Discovery of the mathematical proof of the existence of quantum equivalent units of gimmel, the massless organizer stabilizing every proton in existence, was intellectually satisfying from my point of view, but it raised a new persistent question that came from friends and colleagues, as well as from materialist skeptics in mainstream science. That question was: ‘Exactly what is gimmel?’ It wasn’t long before I realized how similar this question was to the question ‘What is consciousness?’

Like consciousness, gimmel cannot be defined in terms of anything else, because, just like Max Planck said, We cannot get behind consciousness”, we also cannot get behind gimmel when describing stable physical reality! So, gimmel is the measure of consciousness that exists in every proton and every electron shell, organizing every atom of every element of the periodic table! But now, a still deeper question arises: How does gimmel, the measurable aspect of consciousness, relate to the three dimensions of time? The answer to this question lies in the logic of the geometric symmetry organized by gimmel in atomic structure, individual consciousness, and the cosmos.

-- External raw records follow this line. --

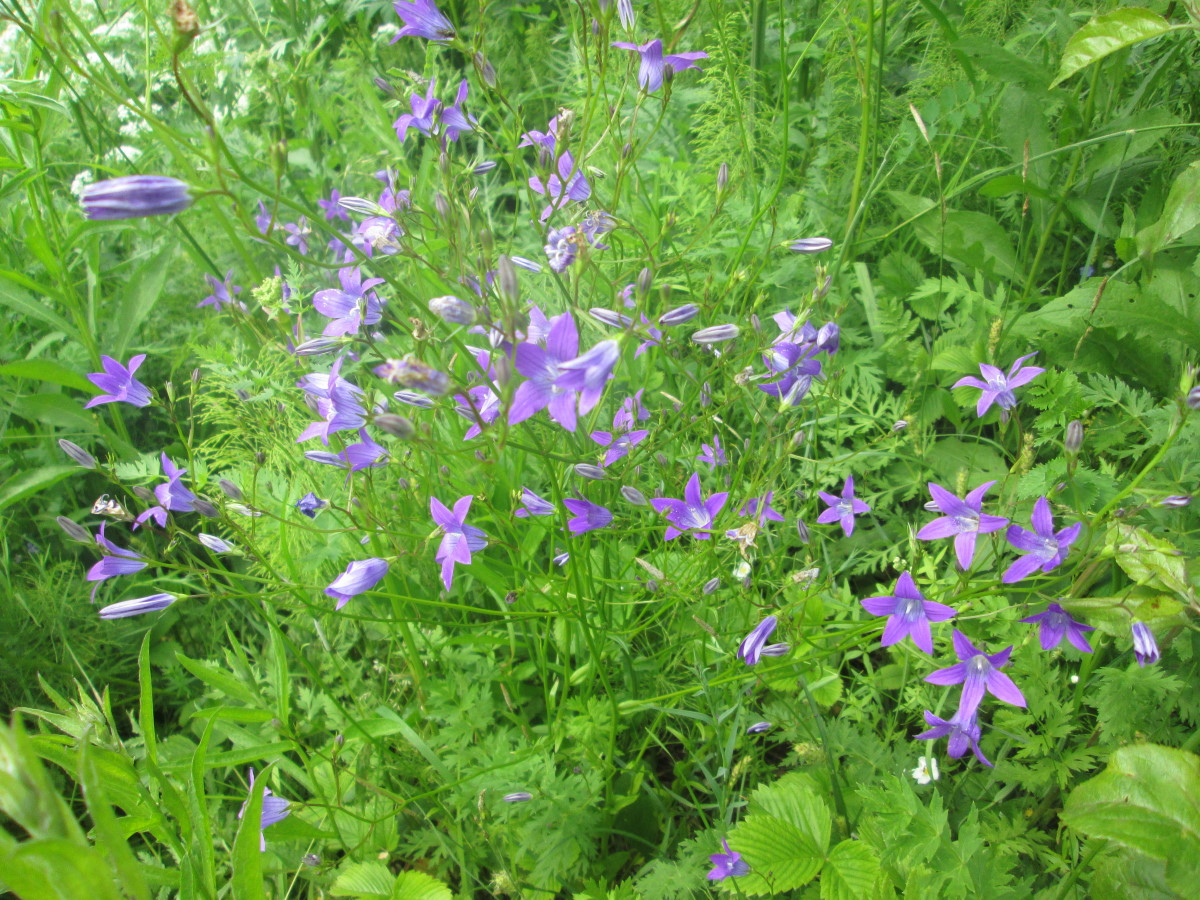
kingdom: Plantae
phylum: Tracheophyta
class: Magnoliopsida
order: Asterales
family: Campanulaceae
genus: Campanula
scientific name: Campanula patula
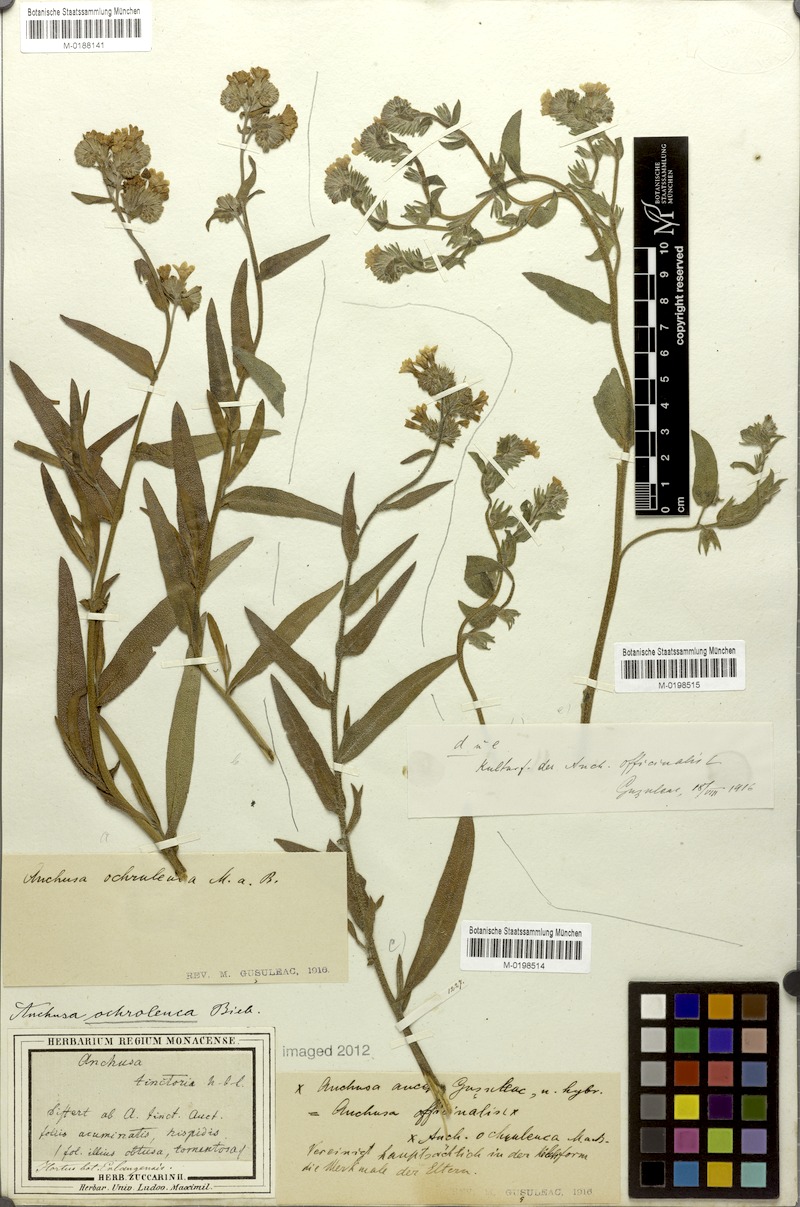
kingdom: Plantae
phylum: Tracheophyta
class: Magnoliopsida
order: Boraginales
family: Boraginaceae
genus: Anchusa
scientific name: Anchusa officinalis
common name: Alkanet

Returning to the statement above, declaring that the three dimensions of time are local time, planetary time, and cosmic time, let’s focus on them one at a time: Local time is what an individual soul experiences when identified with a physical body. It is based on the motions of localized biological processes. Planetary time is periodic and symmetric, based on the motion of the planet in the solar system, and cosmic time is based on the measurement of the speed of light. All of these measurements of time can be made commensurable in TRUE units by setting the speed of light equal to one.

This naturalization of the speed of light links all objective measurements of existential phenomena to TRUE, allowing us to convert all unitary systems of measurement, including Planck units and SI units, to TRUE and express the laws governing the form and substance of reality in Diophantine equations reflecting the underlying logic of Primary Consciousness. That’s why the CoDD produces so many explanations and resolutions of contradictions and paradoxes in mainstream science.

Now, we are finally ready to produce a definitive answer to the question asked in the title of this blog post: “Can we re-imagine reality?” The answer is really very simple: We can re-imagine our own subjective conceptual models of reality by changing our own a priori assumptions to be more nearly aligned with the logic of Primary Consciousness; but we cannot re-imagine existential reality. It is what it is. At the present time in planetary chronology, we have about 25% free will. The other 75% of experience is predetermined by the logic of Primary Consciousness, traditionally known as “the will of God”.

We are now 424 Earth years into the 2400-year ascending Dwapara Yuga. As we traverse the remaining 10,376 years to the next Satya Yuga, the high point of physical, mental, and spiritual virtue, when the average conscious being will be one with Primary Consciousness,  with 100% free will. See Shri Yukteswar’s book The Holy Science for the best available explanation of planetary time.